Requirement » Write out the lines below word for word, but do not include the pictures.

Data lines »
******************************

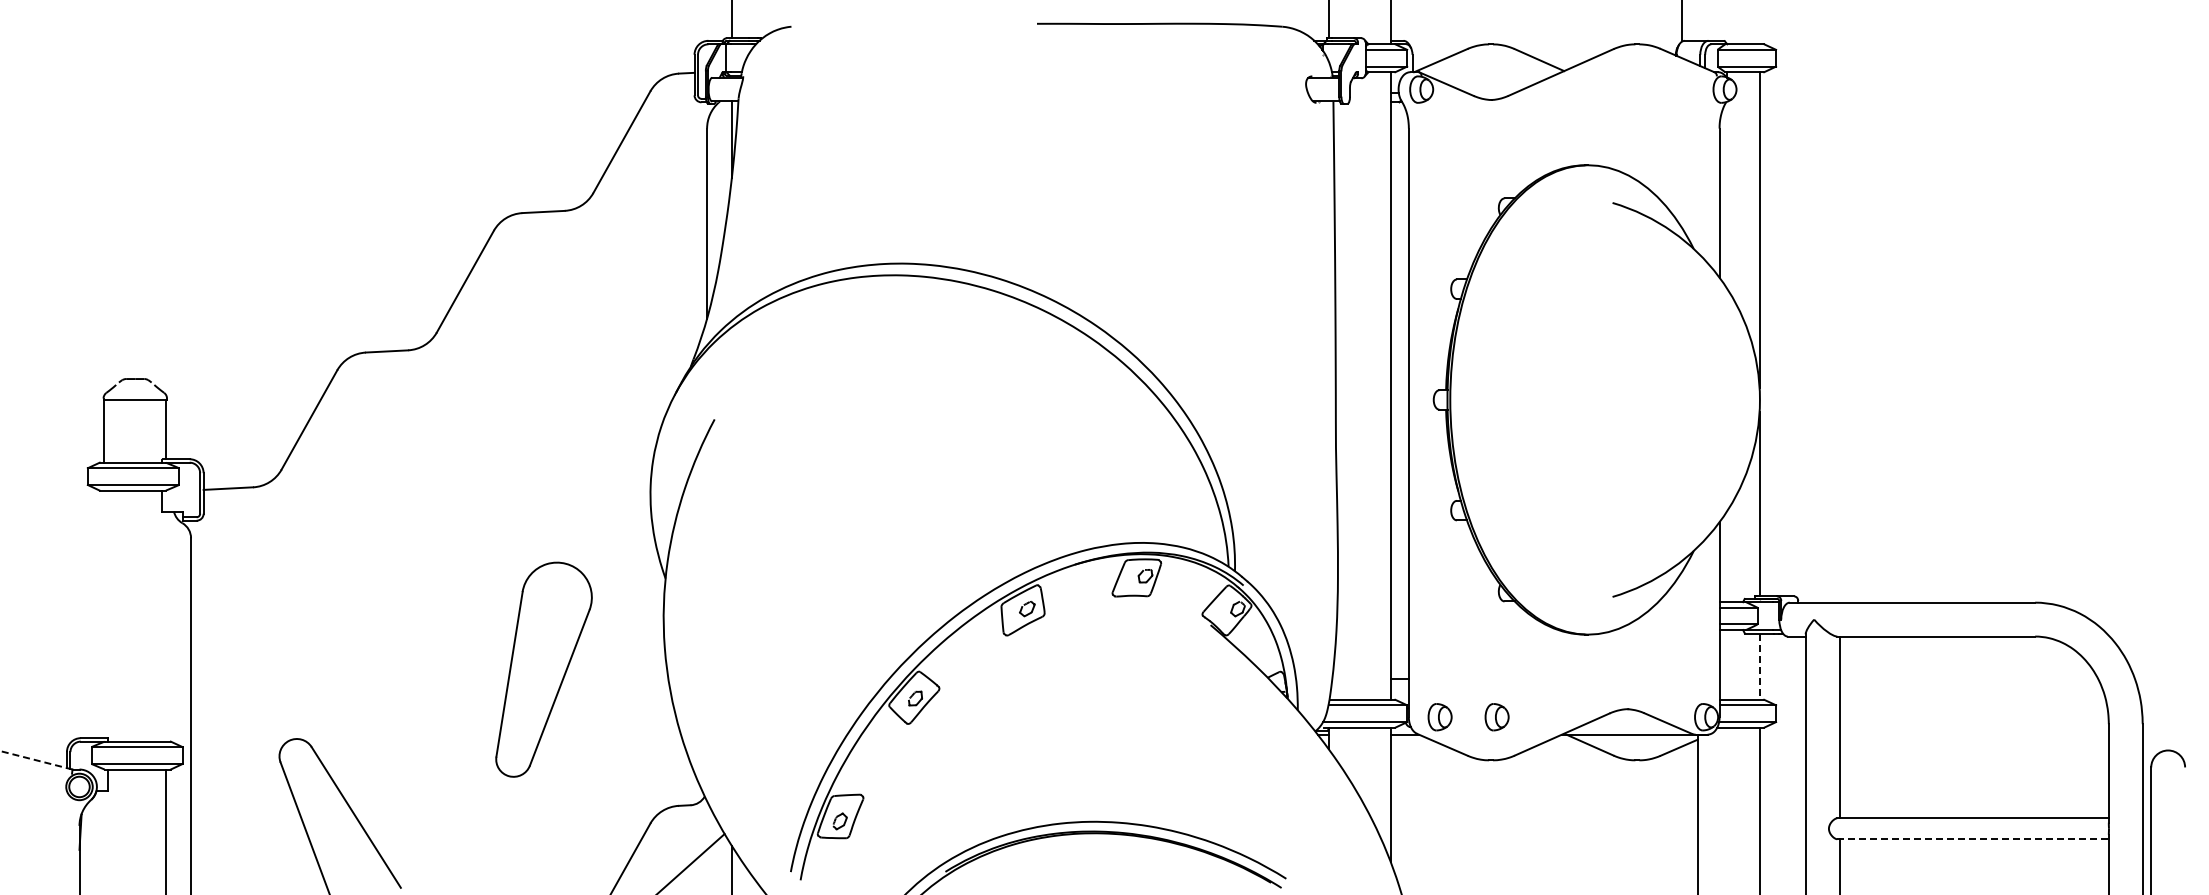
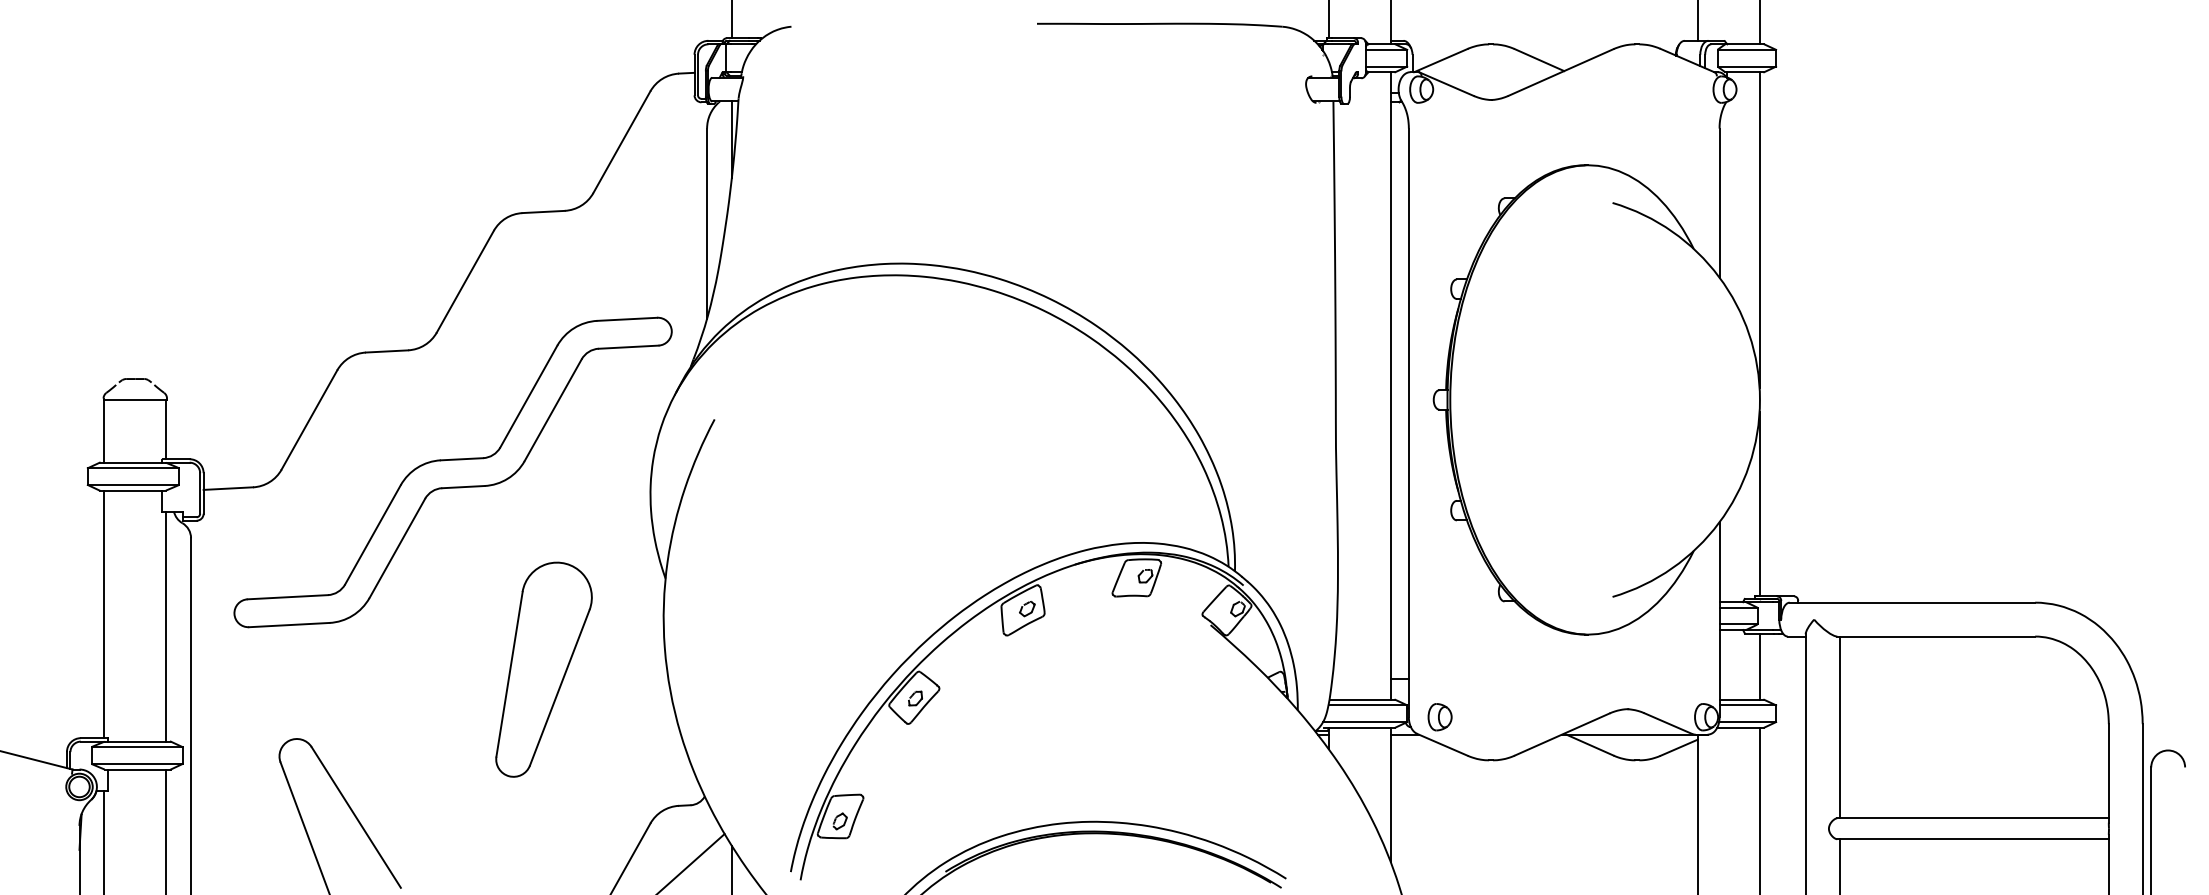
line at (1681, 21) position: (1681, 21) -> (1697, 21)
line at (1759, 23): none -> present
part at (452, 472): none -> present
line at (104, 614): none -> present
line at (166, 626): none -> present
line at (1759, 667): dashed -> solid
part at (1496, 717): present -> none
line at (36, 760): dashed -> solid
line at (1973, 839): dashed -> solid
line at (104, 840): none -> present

******************************

The answer »
line at (1681, 21) position: (1681, 21) -> (1697, 21)
line at (1759, 23): none -> present
part at (452, 472): none -> present
line at (104, 614): none -> present
line at (166, 626): none -> present
line at (1759, 667): dashed -> solid
part at (1496, 717): present -> none
line at (36, 760): dashed -> solid
line at (1973, 839): dashed -> solid
line at (104, 840): none -> present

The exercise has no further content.